My mum, Phyllis, was born on a farm in New Zealand, and first worked as a nurse, and later, after she had emigrated to Australia and married my father, as a shopkeeper. Although she had left school at the around age of 15 she was, throughout her entire life, a very avid reader, and also a deep thinker. She was the source of many of the books that I read as a boy.

After she had suffered a stroke in her early 90s, she asked me, as her oldest child, to take the treasured copy of Henry Lawson’s poems that she always kept on her mantelpiece. But not wanting to accept the reality of her eventual mortality, I refused to take it, and told her that she would no doubt want to read from it again many more times before she reached 100. She actually did so on a number of occasions following that, but died from a second stroke a couple of years later.

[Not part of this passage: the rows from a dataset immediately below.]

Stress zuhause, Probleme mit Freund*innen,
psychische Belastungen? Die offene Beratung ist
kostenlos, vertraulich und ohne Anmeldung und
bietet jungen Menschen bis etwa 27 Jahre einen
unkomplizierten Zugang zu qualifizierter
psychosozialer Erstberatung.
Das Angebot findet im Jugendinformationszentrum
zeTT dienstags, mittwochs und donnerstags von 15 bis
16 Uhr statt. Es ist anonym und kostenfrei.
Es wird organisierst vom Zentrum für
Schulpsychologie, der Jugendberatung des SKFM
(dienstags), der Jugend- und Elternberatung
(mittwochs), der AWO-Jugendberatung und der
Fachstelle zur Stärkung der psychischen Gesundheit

After the splendid wake that we held for her in her house (she would have loved to have been there for it, with all of her best friends and family around her!), I went to retrieve the book, but it was gone. My sister said that mum had given it to a small Indonesian boy, the son of one of her immigrant friends who had visited her shortly before she died. And in a way I was very happy with this outcome. Although it would have been a very nice keepsake of her, I had already read and enjoyed most of Henry Lawson’s poems over the last 60 years or so, and this young boy needed it more than I did, as he is the new generation of us ‘True Australians’.

Natasha

My Mum not only instilled in me a love of reading but has been the source of inspiration for our family dogs’ literary names.

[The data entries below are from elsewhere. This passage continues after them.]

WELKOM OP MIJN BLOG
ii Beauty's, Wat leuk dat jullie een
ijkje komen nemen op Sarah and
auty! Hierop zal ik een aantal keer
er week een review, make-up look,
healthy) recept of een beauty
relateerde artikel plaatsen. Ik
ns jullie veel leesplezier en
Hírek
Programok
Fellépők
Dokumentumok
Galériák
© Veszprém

She was reading Moby Dick when we got our first miniature schnauzer. Because he was small and black and immediately an object of worship in our house, my mother realised ‘Yojo’ – the name of the cannibal Queequeg’s idol – would be very fitting after reading this passage where Herman Melville chooses to highlight that, amidst all the wonders on board the whaling ship, your eye can’t help but be drawn to Yojo:

Had you stepped on board the Pequod at a certain juncture of this post-mortemizing of the whale; and had you strolled forward nigh the windlass, pretty sure am I that you would have scanned with no small curiosity a very strange, enigmatical object, which you would have seen there, lying along lengthwise in the lee scuppers. Not the wondrous cistern in the whale’s huge head; not the prodigy of his unhinged lower jaw; not the miracle of his symmetrical tail; none of these would so surprise you, as half a glimpse of that unaccountable cone,—longer than a Kentuckian is tall, nigh a foot in diameter at the base, and jet-black as Yojo, the ebony idol of Queequeg. And an idol, indeed, it is; or, rather, in old times, its likeness was. Such an idol as that found in the secret groves of Queen Maachah in Judea; and for worshipping which, King Asa, her son, did depose her, and destroyed the idol, and burnt it for an abomination at the brook Kedron, as darkly set forth in the 15th chapter of the First Book of Kings.

We got our second miniature schnauzer when my mother was reading Anna Karenina and was so taken by Chapter 26, which is told from Levin’s dog Laska’s poking of view. Laska is much more intelligent than her owner and has to trick him into following her hunting instincts rather than his. Our schnauzer Laska has lived up to her literary counterpart, always imposing her will over us humans.

I love getting to speak about these great passages of literature every time someone asked our dogs’ names – with all credit going to my Mum.

Bryan

I left home at 15 to join the British Army. Every week my Mum would send me a box of goodies. In my very first box, there was a copy of Charles Dickens’ Great Expectations. That book has had a lasting impact on me. 

Linda

When I was a child (decades ago), my Mum would always buy me a book on Wednesdays. It was our special Wednesday thing. We would have lime milkshakes and go to the bookstore, after school. When Mum was dying she gave me Paul Wilson’s The Little Book Of Calm. Mum told me not to worry about anything, as she would always be with me. We held hands. We both wanted to cry, but there was a need to show each other strength!